▶ **YOUR GOAL**:
Search the data for the string "cart", and report each line where it is found.
START DATASET CONTENT
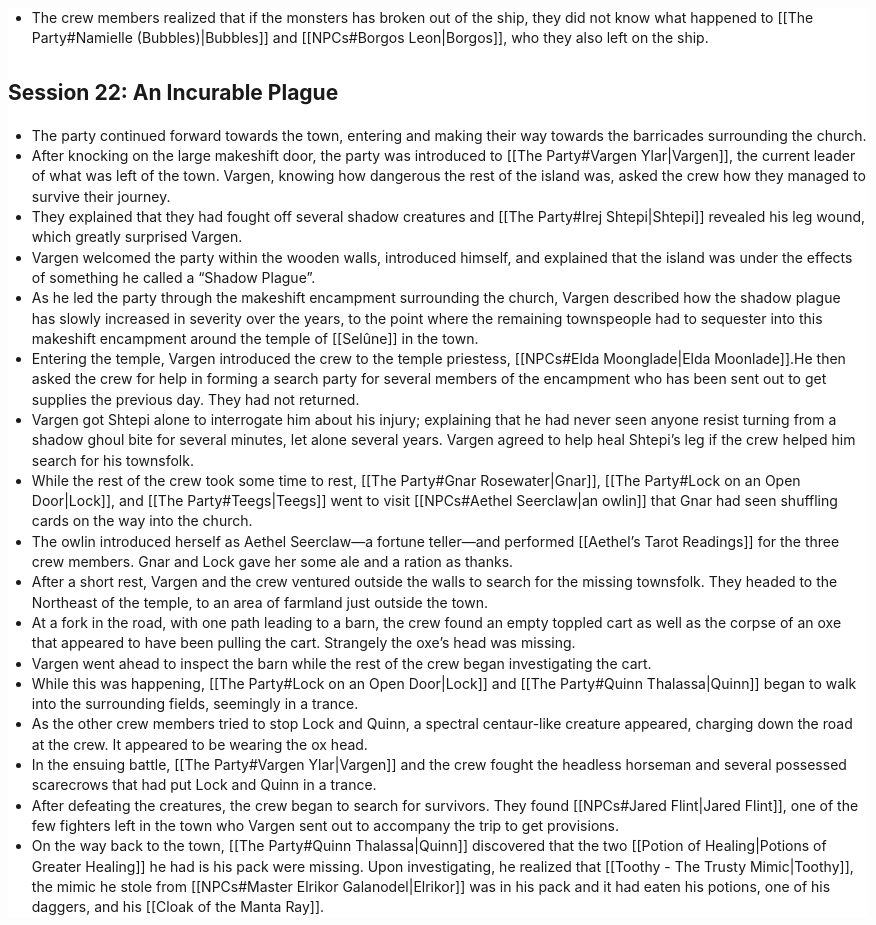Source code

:  - The crew members realized that if the monsters has broken out of the ship, they did not know what happened to [[The Party#Namielle (Bubbles)|Bubbles]] and [[NPCs#Borgos Leon|Borgos]], who they also left on the ship.

## Session 22: An Incurable Plague

 - The party continued forward towards the town, entering and making their way towards the barricades surrounding the church.
 - After knocking on the large makeshift door, the party was introduced to [[The Party#Vargen Ylar|Vargen]], the current leader of what was left of the town. Vargen, knowing how dangerous the rest of the island was, asked the crew how they managed to survive their journey.
 - They explained that they had fought off several shadow creatures and [[The Party#Irej Shtepi|Shtepi]] revealed his leg wound, which greatly surprised Vargen.
 - Vargen welcomed the party within the wooden walls, introduced himself, and explained that the island was under the effects of something he called a “Shadow Plague”.
 - As he led the party through the makeshift encampment surrounding the church, Vargen described how the shadow plague has slowly increased in severity over the years, to the point where the remaining townspeople had to sequester into this makeshift encampment around the temple of [[Selûne]] in the town.
 - Entering the temple, Vargen introduced the crew to the temple priestess, [[NPCs#Elda Moonglade|Elda Moonlade]].He then asked the crew for help in forming a search party for several members of the encampment who has been sent out to get supplies the previous day. They had not returned.
 - Vargen got Shtepi alone to interrogate him about his injury; explaining that he had never seen anyone resist turning from a shadow ghoul bite for several minutes, let alone several years. Vargen agreed to help heal Shtepi’s leg if the crew helped him search for his townsfolk.
 - While the rest of the crew took some time to rest, [[The Party#Gnar Rosewater|Gnar]], [[The Party#Lock on an Open Door|Lock]], and [[The Party#Teegs|Teegs]] went to visit [[NPCs#Aethel Seerclaw|an owlin]] that Gnar had seen shuffling cards on the way into the church.
 - The owlin introduced herself as Aethel Seerclaw—a fortune teller—and performed [[Aethel’s Tarot Readings]] for the three crew members. Gnar and Lock gave her some ale and a ration as thanks.
 - After a short rest, Vargen and the crew ventured outside the walls to search for the missing townsfolk. They headed to the Northeast of the temple, to an area of farmland just outside the town.
 - At a fork in the road, with one path leading to a barn, the crew found an empty toppled cart as well as the corpse of an oxe that appeared to have been pulling the cart. Strangely the oxe’s head was missing.
 - Vargen went ahead to inspect the barn while the rest of the crew began investigating the cart.
 - While this was happening, [[The Party#Lock on an Open Door|Lock]] and [[The Party#Quinn Thalassa|Quinn]] began to walk into the surrounding fields, seemingly in a trance.
 - As the other crew members tried to stop Lock and Quinn, a spectral centaur-like creature appeared, charging down the road at the crew. It appeared to be wearing the ox head.
 - In the ensuing battle, [[The Party#Vargen Ylar|Vargen]] and the crew fought the headless horseman and several possessed scarecrows that had put Lock and Quinn in a trance.
 - After defeating the creatures, the crew began to search for survivors. They found [[NPCs#Jared Flint|Jared Flint]], one of the few fighters left in the town who Vargen sent out to accompany the trip to get provisions.
 - On the way back to the town, [[The Party#Quinn Thalassa|Quinn]] discovered that the two [[Potion of Healing|Potions of Greater Healing]] he had is his pack were missing. Upon investigating, he realized that [[Toothy - The Trusty Mimic|Toothy]], the mimic he stole from [[NPCs#Master Elrikor Galanodel|Elrikor]] was in his pack and it had eaten his potions, one of his daggers, and his [[Cloak of the Manta Ray]].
END DATASET CONTENT
▶ **ANSWER SPACE**:
 - At a fork in the road, with one path leading to a barn, the crew found an empty toppled cart as well as the corpse of an oxe that appeared to have been pulling the cart. Strangely the oxe’s head was missing.
 - Vargen went ahead to inspect the barn while the rest of the crew began investigating the cart.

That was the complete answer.